I’ve been a gamer for most of my life, and one thing I’ve learned from gaming is the concept of “save games”. In many games, you can save your progress at any point, and then reload that save if you make a mistake or want to try a different approach.

This is true for working with AI as well. Before you ask the AI to make significant changes to your code, make a git commit. This way, if the AI makes changes that you don’t want or expect, you can easily revert to the previous state.

I find myself making a commit any time I get compiling code, passing tests, or any other milestone - even a small one. THis IS how you can safely experiment with AI without fear of losing your work.

I’m not saying push to the server or do a pull request (PR) every time - just a local commit is sufficient for this purpose.

Sometimes the AI will go off the rails and make a mess of your code. Having a recent commit allows you to quickly get back to a known good state.

Create and Use MCP Servers

As you might imagine, I use CSLA .NET a lot. Because CSLA is open-source, the Copilot AI generally knows all about CSLA because open-source code is part of the training data. The problem is that the training data covers everything from CSLA 1.0 to the current version - so decades of changes. This means that when you ask Copilot to help you with CSLA code, it might give you code that is out of date.

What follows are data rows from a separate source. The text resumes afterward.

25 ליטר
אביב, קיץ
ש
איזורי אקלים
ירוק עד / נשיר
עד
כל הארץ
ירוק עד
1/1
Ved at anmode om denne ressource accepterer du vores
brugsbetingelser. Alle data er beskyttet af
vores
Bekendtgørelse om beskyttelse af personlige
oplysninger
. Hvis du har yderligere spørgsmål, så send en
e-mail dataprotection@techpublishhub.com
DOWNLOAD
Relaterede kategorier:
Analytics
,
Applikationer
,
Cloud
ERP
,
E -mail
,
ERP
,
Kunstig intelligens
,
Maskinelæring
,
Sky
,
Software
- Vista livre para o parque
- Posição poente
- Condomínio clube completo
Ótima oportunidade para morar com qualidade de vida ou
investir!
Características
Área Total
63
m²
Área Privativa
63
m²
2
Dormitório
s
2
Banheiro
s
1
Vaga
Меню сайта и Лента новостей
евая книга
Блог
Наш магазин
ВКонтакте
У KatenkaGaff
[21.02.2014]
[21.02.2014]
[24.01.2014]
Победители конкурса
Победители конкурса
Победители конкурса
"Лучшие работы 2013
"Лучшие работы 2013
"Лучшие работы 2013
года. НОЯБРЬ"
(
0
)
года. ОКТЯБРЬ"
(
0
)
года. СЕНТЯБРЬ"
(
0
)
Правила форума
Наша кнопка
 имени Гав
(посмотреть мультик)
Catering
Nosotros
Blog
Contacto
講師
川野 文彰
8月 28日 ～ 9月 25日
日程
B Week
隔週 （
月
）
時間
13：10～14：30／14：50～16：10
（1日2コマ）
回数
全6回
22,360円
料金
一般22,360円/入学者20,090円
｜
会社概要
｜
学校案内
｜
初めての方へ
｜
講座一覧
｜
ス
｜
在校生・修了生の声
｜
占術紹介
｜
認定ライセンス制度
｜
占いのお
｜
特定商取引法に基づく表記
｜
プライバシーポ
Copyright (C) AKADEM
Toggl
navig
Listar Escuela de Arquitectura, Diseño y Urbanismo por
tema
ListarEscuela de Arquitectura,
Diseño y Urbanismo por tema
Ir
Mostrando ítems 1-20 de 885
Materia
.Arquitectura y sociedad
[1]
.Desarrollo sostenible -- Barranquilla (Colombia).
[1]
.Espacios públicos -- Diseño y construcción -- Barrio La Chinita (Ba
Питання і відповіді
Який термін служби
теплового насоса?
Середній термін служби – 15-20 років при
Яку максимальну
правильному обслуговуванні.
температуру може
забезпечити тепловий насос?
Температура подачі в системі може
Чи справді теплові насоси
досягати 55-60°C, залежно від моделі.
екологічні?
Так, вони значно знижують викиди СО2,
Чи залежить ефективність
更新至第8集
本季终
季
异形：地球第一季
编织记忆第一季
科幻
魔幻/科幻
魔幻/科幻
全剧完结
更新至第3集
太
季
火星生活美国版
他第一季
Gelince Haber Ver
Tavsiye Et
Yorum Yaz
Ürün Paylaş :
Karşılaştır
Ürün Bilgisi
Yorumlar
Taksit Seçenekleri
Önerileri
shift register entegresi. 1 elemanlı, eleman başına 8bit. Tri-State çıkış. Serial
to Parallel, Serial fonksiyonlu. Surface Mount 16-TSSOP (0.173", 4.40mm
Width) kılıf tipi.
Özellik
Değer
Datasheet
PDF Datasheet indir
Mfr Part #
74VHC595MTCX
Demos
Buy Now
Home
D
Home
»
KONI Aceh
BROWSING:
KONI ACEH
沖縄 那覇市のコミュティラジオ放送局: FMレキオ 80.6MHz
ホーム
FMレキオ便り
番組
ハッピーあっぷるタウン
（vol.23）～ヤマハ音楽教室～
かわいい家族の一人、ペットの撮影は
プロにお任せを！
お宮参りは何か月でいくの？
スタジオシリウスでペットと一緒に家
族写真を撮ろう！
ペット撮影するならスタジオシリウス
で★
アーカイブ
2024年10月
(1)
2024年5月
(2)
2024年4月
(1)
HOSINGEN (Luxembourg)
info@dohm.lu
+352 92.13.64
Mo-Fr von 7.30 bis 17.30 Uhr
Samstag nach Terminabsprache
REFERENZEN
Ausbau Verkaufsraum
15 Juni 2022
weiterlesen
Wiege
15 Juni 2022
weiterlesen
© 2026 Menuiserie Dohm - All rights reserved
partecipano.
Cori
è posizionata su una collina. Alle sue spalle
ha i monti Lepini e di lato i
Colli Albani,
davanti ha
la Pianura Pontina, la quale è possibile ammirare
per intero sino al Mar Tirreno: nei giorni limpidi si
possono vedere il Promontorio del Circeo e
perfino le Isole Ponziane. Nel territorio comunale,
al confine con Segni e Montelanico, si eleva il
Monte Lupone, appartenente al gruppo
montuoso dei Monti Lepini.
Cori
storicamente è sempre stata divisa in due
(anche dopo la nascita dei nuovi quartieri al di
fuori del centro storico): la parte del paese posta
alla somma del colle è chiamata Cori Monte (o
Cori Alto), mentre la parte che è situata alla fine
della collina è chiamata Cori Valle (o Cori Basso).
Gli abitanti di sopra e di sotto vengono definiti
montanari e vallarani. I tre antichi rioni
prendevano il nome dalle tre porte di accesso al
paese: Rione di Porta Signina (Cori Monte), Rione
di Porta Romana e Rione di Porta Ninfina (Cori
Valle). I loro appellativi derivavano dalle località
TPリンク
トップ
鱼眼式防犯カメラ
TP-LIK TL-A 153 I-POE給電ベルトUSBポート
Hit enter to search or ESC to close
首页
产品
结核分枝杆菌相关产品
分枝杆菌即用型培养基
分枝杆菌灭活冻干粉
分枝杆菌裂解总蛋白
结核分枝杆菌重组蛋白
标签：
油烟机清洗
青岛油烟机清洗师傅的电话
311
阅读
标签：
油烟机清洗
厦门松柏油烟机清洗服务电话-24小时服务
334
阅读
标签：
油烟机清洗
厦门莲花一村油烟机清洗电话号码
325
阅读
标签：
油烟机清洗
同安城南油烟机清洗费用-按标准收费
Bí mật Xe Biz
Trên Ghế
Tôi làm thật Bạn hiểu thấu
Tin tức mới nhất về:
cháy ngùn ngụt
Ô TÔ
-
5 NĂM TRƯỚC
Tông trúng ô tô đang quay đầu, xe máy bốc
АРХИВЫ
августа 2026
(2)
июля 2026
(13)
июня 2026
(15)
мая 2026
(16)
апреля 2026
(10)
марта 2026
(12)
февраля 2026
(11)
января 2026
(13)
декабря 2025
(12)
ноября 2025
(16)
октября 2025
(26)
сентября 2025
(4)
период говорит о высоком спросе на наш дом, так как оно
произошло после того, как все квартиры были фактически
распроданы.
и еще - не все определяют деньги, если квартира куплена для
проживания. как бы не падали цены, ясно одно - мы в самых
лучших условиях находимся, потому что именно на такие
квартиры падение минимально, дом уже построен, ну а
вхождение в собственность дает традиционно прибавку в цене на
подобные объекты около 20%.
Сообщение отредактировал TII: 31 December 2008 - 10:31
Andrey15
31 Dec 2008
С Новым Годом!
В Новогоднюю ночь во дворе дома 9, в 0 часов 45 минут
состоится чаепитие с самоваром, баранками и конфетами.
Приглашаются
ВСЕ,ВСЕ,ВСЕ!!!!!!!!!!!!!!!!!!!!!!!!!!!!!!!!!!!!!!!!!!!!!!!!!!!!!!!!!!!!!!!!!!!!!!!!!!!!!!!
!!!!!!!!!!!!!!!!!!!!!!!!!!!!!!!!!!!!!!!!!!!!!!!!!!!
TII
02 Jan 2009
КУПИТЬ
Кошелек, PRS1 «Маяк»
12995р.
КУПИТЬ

I’ve created an MCP server for CSLA that has information about CSLA 9 and 10. If you add this MCP server to your Copilot settings, and ask questions about CSLA, you will get answers that are specific to CSLA 9 and 10, rather than older versions. This is the sort of thing you can put into your /.github/copilot-instructions.md file to ensure that everyone on your team is using the same MCP servers.

The results of the AI when using an MCP server like this are substantially better than without it. If you are using AI to help with a specific framework or library, consider creating an MCP server for that framework or library.

You can also build your own MCP server for your organization, project, or codebase. Such a server can provide code snippets, patterns, documentation, and other information specific to your context, which can greatly improve the quality of the AI’s output.

I wrote a blog post about building a simple MCP server.

Conclusion

AI is a useful tool for software development, but it is not magic. You have to learn how to use it effectively, and you have to be willing to review and refine its output. By thinking of the AI as a collaborator, providing it with context, and using MCP servers, you can get much better results.

As an industry, we need to move past the idea that AI isn’t useful, and start discussing how to use it ethically and effectively. Only then can we fully understand the implications of this technology and make informed decisions about its use.